## Available records

============

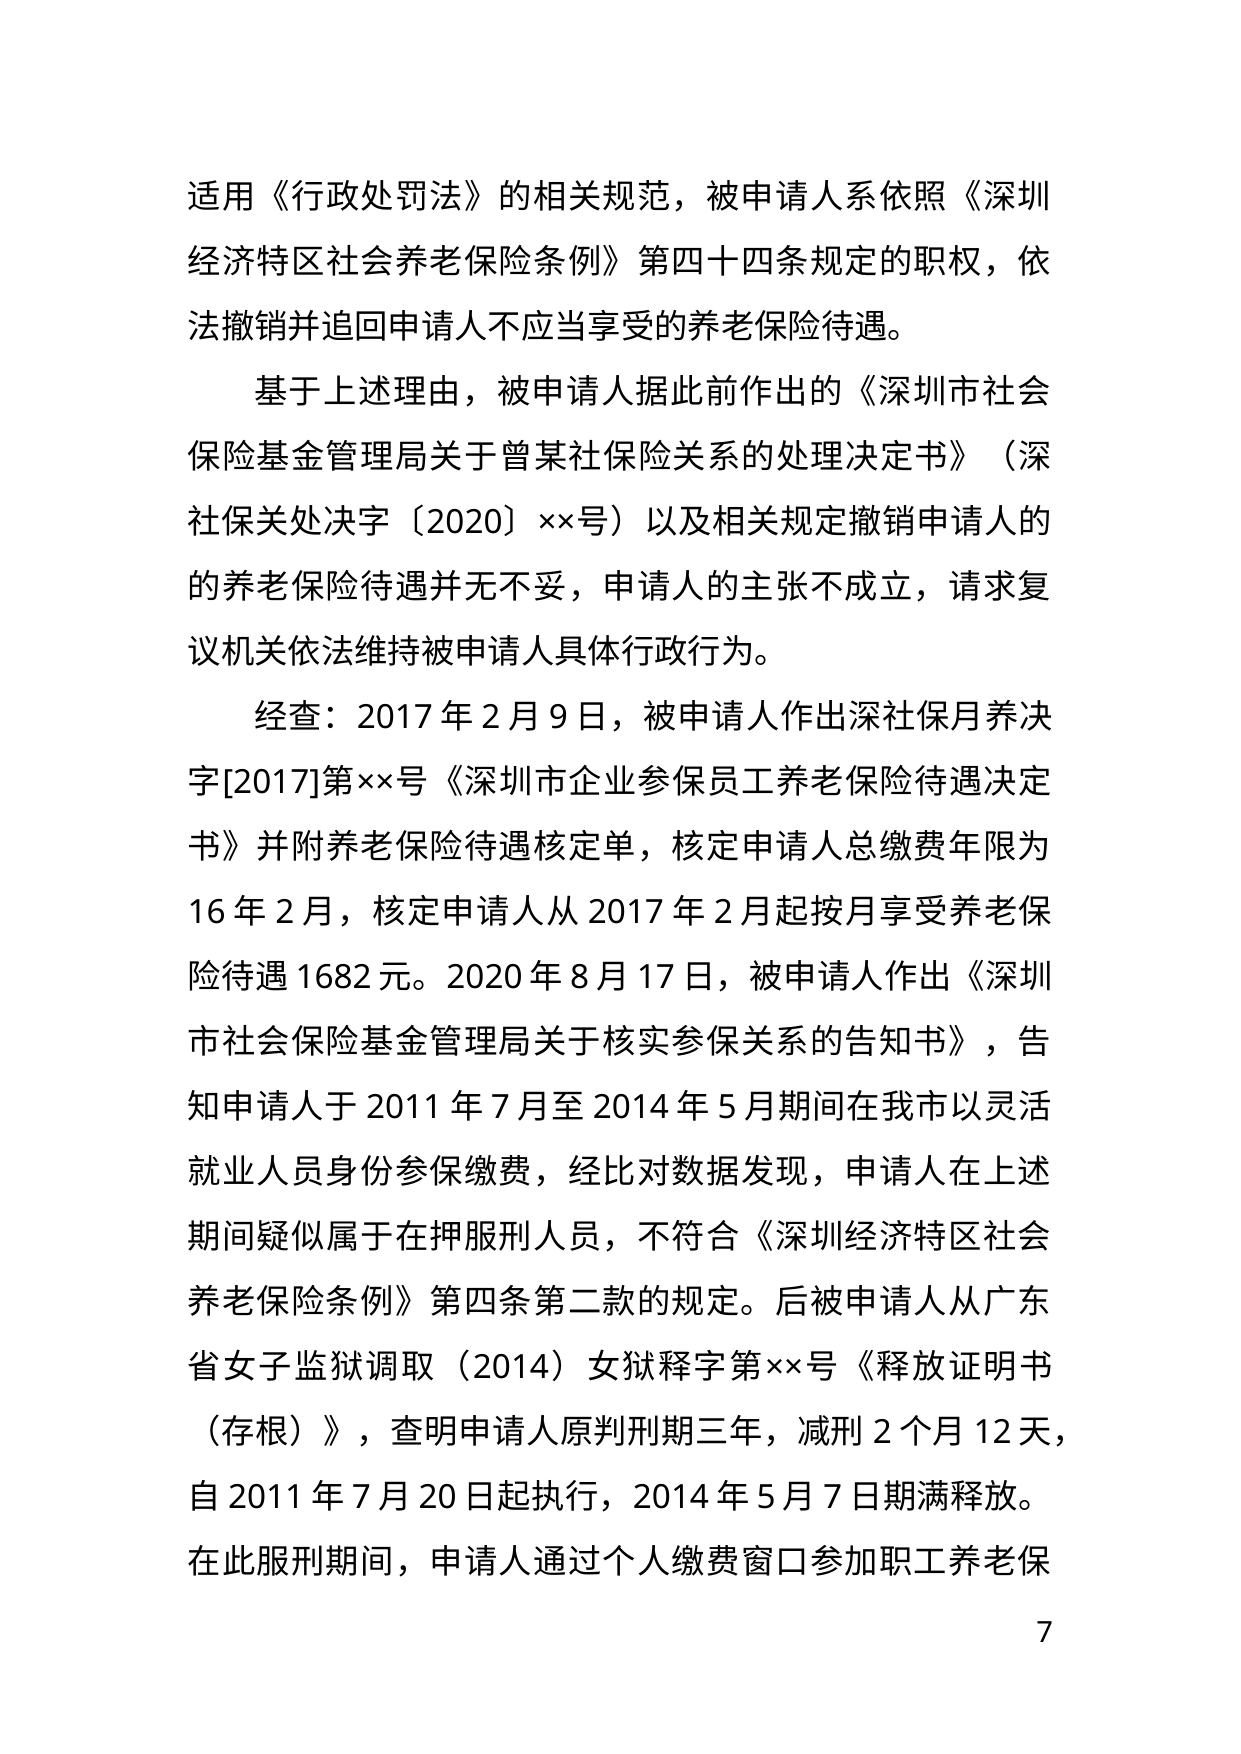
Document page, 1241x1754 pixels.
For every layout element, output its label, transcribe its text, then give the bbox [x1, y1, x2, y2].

text 基于上述理由，被申请人据此前作出的《深圳市社会保险基金管理局关于曾某社保险关系的处理决定书》（深社保关处决字〔2020〕××号）以及相关规定撤销申请人的的养老保险待遇并无不妥，申请人的主张不成立，请求复议机关依法维持被申请人具体行政行为。 [187, 357, 1053, 682]
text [187, 162, 1053, 357]
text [187, 682, 1053, 1592]
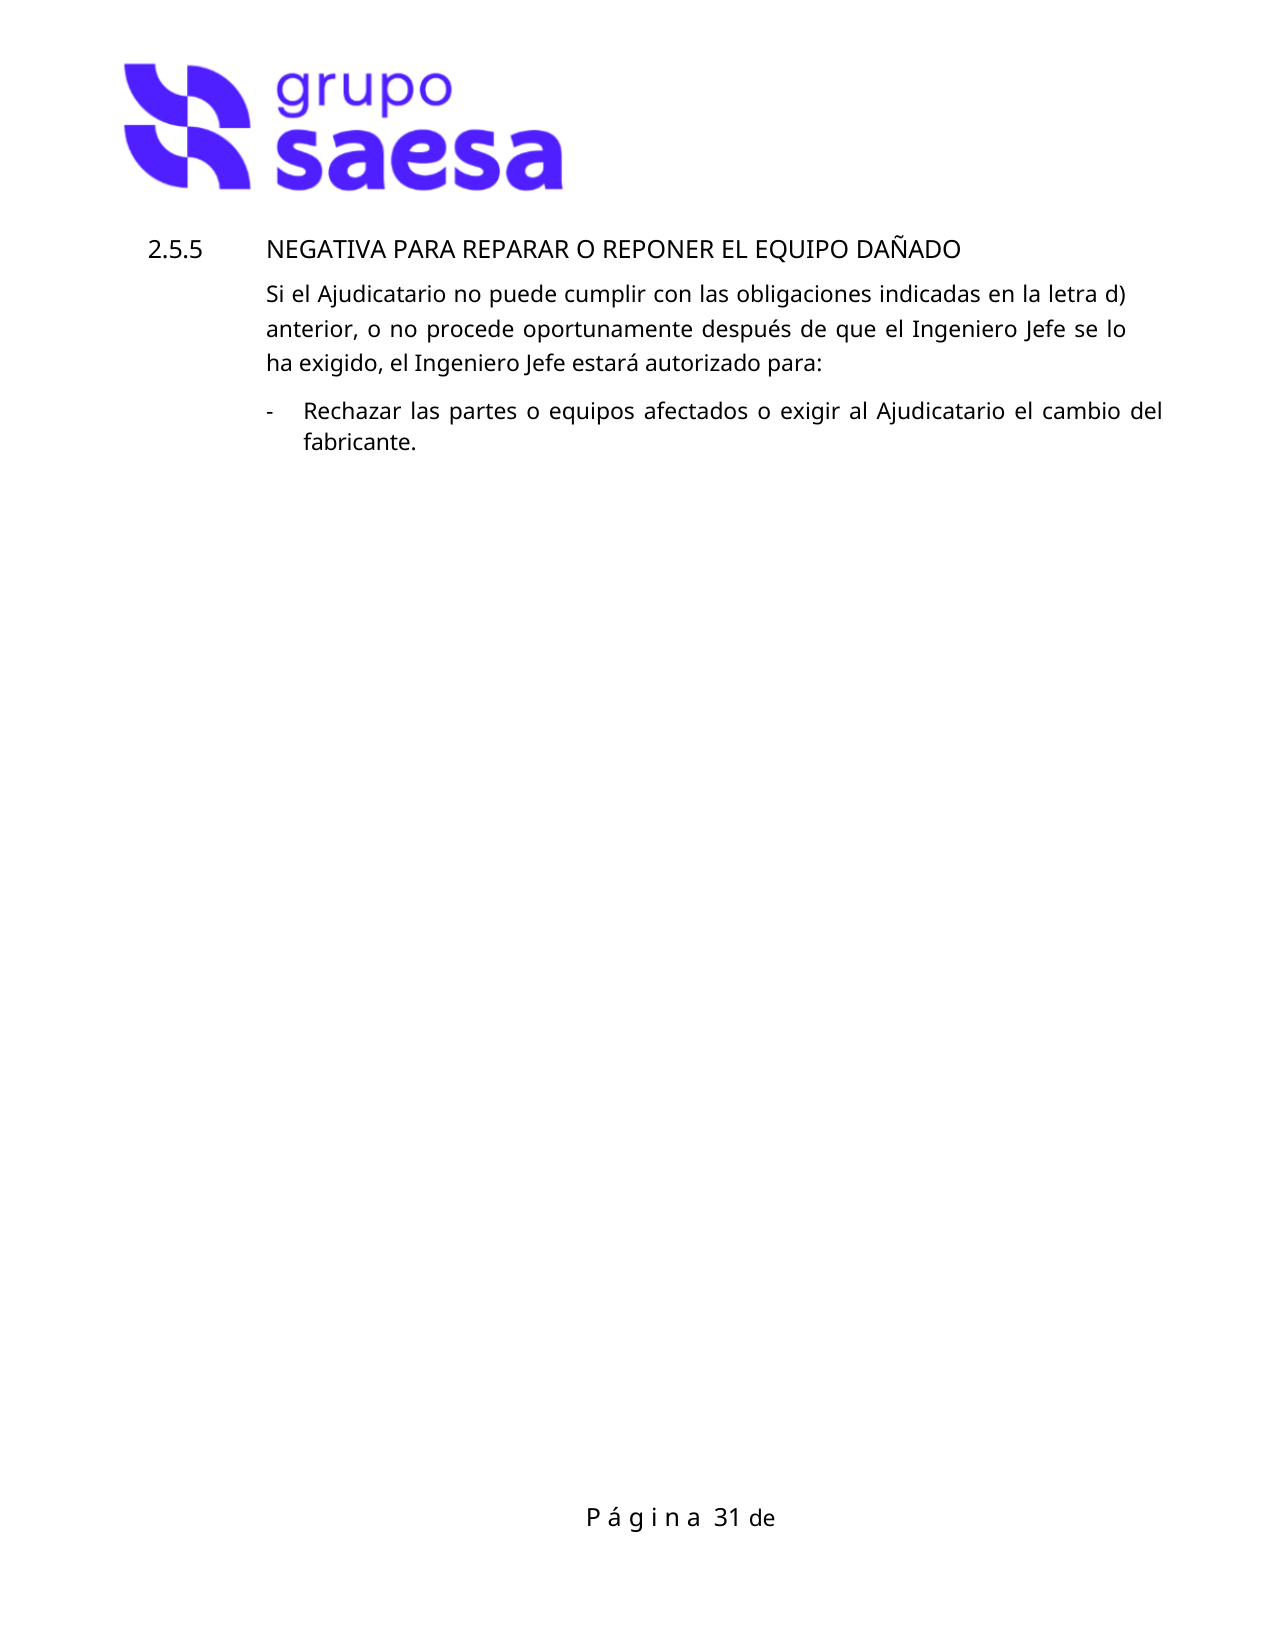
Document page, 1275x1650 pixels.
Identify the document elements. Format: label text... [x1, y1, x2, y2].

subtitle NEGATIVA PARA REPARAR O REPONER EL EQUIPO DAÑADO [148, 231, 1162, 265]
list Rechazar las partes o equipos afectados o exigir al Ajudicatario el cambio del fabricante. [266, 394, 1162, 457]
picture [112, 54, 569, 195]
text Si el Ajudicatario no puede cumplir con las obligaciones indicadas en la letra d) anterior, o no procede oportunamente después de que el Ingeniero Jefe se lo ha exigido, el Ingeniero Jefe estará autorizado para: [266, 278, 1127, 379]
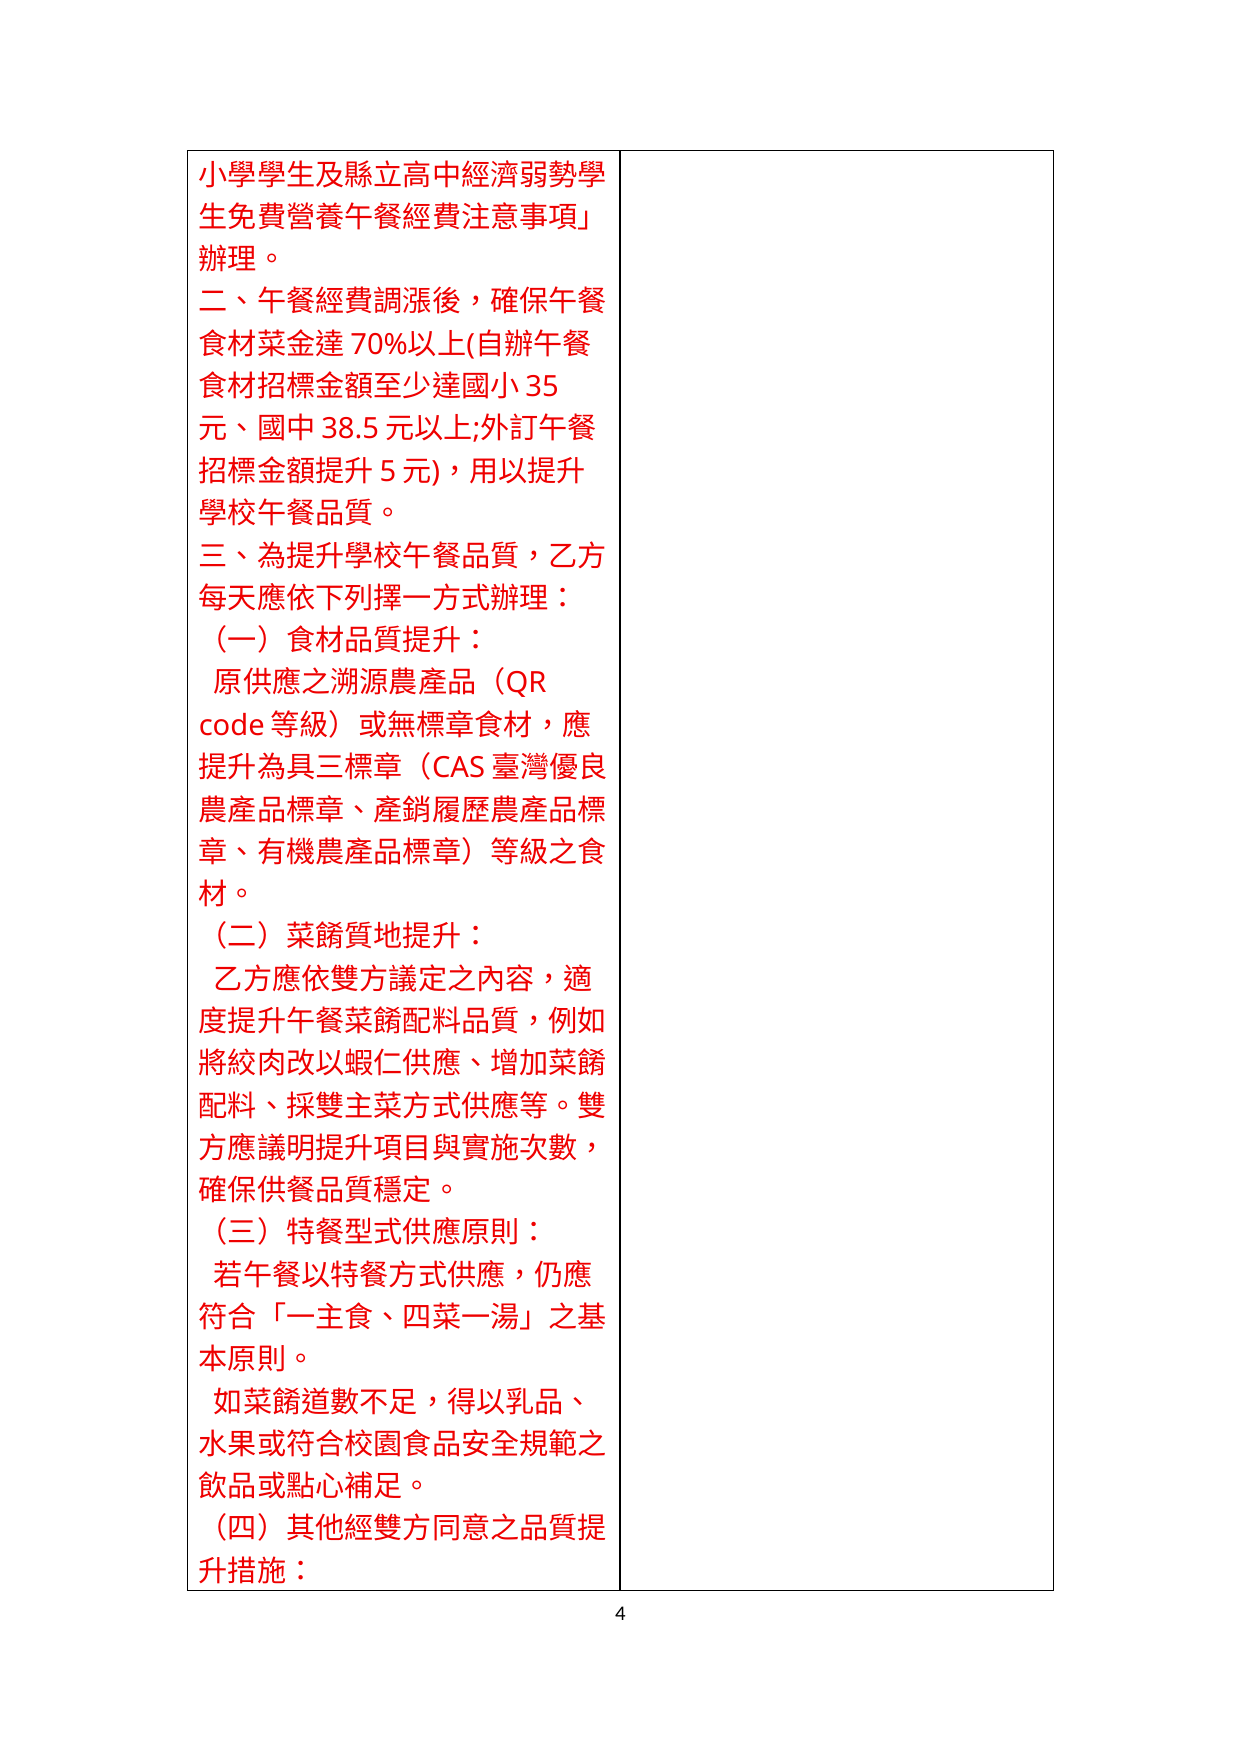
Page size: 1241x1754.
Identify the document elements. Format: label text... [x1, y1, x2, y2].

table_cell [188, 151, 619, 1590]
table_cell 無 [621, 151, 1053, 1590]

============

## What you have to do
In the listing above, find the line with "Document page, 1275x1650 pixels." and the line with "Page size: 1241x1754.". Copy both of them and every line between, exactly, but not the pictures.

## Written answer
Document page, 1275x1650 pixels.
Identify the document elements. Format: label text... [x1, y1, x2, y2].

subtitle NEGATIVA PARA REPARAR O REPONER EL EQUIPO DAÑADO [148, 231, 1162, 265]
list Rechazar las partes o equipos afectados o exigir al Ajudicatario el cambio del fabricante. [266, 394, 1162, 457]
picture [112, 54, 569, 195]
text Si el Ajudicatario no puede cumplir con las obligaciones indicadas en la letra d) anterior, o no procede oportunamente después de que el Ingeniero Jefe se lo ha exigido, el Ingeniero Jefe estará autorizado para: [266, 278, 1127, 379]
Page size: 1241x1754.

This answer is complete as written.